Records from a collection:

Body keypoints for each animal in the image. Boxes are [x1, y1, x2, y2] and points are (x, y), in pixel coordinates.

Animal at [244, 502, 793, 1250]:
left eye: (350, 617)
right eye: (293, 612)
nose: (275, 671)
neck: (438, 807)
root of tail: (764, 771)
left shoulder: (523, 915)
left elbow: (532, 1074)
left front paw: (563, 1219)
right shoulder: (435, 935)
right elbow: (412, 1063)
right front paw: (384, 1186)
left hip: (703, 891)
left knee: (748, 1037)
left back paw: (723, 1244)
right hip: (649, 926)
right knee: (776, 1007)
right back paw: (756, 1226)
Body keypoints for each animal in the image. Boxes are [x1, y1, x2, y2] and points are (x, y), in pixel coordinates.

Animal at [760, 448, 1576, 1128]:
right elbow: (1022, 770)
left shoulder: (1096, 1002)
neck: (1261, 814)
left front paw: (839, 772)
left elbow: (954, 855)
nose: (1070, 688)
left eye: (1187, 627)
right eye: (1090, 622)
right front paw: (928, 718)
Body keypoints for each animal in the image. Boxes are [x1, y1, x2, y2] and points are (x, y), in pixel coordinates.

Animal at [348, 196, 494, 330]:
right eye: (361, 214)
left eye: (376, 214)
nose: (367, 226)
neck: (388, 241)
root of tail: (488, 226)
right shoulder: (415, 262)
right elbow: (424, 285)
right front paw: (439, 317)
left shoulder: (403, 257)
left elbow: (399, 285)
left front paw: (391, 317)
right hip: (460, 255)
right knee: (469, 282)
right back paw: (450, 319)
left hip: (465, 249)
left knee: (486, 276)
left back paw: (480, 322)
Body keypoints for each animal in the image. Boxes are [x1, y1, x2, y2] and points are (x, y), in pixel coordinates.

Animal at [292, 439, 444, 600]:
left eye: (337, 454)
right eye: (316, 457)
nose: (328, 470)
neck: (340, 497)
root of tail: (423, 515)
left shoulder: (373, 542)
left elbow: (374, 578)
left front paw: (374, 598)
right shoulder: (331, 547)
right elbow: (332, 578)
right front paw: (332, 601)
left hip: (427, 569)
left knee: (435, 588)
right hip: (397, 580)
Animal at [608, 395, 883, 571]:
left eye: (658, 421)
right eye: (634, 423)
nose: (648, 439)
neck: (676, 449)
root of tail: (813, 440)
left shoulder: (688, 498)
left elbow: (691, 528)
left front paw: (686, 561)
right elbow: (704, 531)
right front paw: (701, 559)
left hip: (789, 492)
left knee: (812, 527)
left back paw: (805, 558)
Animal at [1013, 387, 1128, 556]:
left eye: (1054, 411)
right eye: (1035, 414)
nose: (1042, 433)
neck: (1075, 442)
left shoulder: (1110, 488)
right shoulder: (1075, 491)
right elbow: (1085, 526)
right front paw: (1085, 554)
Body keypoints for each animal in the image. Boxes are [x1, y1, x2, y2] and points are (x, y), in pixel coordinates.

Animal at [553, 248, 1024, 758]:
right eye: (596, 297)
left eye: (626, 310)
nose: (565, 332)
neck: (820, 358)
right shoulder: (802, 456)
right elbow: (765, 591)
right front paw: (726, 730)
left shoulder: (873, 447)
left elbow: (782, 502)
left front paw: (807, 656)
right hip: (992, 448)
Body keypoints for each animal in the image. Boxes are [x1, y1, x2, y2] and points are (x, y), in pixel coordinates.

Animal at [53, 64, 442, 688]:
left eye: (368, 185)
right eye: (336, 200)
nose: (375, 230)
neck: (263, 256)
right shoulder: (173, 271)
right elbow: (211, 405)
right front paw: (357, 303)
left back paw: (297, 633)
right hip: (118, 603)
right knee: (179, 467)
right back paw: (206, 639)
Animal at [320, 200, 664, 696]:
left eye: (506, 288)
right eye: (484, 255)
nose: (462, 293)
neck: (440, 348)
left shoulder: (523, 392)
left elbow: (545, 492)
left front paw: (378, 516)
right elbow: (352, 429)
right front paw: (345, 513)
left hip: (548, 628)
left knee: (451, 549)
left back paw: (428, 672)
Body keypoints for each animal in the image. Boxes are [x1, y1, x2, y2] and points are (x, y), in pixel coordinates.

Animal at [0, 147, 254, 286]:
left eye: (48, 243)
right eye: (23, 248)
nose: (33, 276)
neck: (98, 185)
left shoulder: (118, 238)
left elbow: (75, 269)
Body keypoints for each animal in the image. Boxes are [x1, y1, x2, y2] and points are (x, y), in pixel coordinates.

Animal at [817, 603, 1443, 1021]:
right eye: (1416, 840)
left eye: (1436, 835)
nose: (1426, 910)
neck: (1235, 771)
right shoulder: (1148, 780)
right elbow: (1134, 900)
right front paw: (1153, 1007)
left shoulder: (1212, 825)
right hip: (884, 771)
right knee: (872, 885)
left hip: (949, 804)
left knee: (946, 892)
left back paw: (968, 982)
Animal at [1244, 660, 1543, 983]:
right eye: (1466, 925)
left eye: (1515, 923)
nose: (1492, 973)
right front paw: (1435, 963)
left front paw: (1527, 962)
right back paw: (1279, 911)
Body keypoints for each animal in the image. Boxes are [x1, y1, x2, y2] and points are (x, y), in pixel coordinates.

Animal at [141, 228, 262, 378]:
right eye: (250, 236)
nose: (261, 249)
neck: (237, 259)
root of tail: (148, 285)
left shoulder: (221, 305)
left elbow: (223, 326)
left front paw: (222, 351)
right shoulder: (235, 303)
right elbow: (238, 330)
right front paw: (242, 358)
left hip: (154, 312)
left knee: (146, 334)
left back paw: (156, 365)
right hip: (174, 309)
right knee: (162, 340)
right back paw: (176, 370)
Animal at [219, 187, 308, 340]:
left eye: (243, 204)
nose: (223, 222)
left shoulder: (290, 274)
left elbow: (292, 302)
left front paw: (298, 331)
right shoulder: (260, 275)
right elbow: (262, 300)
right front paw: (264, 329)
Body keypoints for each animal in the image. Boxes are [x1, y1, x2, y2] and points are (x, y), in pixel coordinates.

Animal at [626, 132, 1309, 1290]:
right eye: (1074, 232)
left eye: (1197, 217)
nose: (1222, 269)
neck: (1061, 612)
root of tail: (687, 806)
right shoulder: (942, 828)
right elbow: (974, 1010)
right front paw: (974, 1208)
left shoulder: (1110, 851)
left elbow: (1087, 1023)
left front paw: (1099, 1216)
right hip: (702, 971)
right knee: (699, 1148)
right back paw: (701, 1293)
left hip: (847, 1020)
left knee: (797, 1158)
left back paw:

## Task statement
Starting with the line with "right elbow: (1134, 900)" above and going on through the line with "right back paw: (176, 370)", transcribe every line exactly, both ends included, and add nothing.

## Solution
right elbow: (1134, 900)
right front paw: (1153, 1007)
left shoulder: (1212, 825)
right hip: (884, 771)
right knee: (872, 885)
left hip: (949, 804)
left knee: (946, 892)
left back paw: (968, 982)
Animal at [1244, 660, 1543, 983]:
right eye: (1466, 925)
left eye: (1515, 923)
nose: (1492, 973)
right front paw: (1435, 963)
left front paw: (1527, 962)
right back paw: (1279, 911)
Body keypoints for each animal in the image. Boxes are [x1, y1, x2, y2] and points are (x, y), in pixel coordinates.

Animal at [141, 228, 262, 378]:
right eye: (250, 236)
nose: (261, 249)
neck: (237, 259)
root of tail: (148, 285)
left shoulder: (221, 305)
left elbow: (223, 326)
left front paw: (222, 351)
right shoulder: (235, 303)
right elbow: (238, 330)
right front paw: (242, 358)
left hip: (154, 312)
left knee: (146, 334)
left back paw: (156, 365)
right hip: (174, 309)
right knee: (162, 340)
right back paw: (176, 370)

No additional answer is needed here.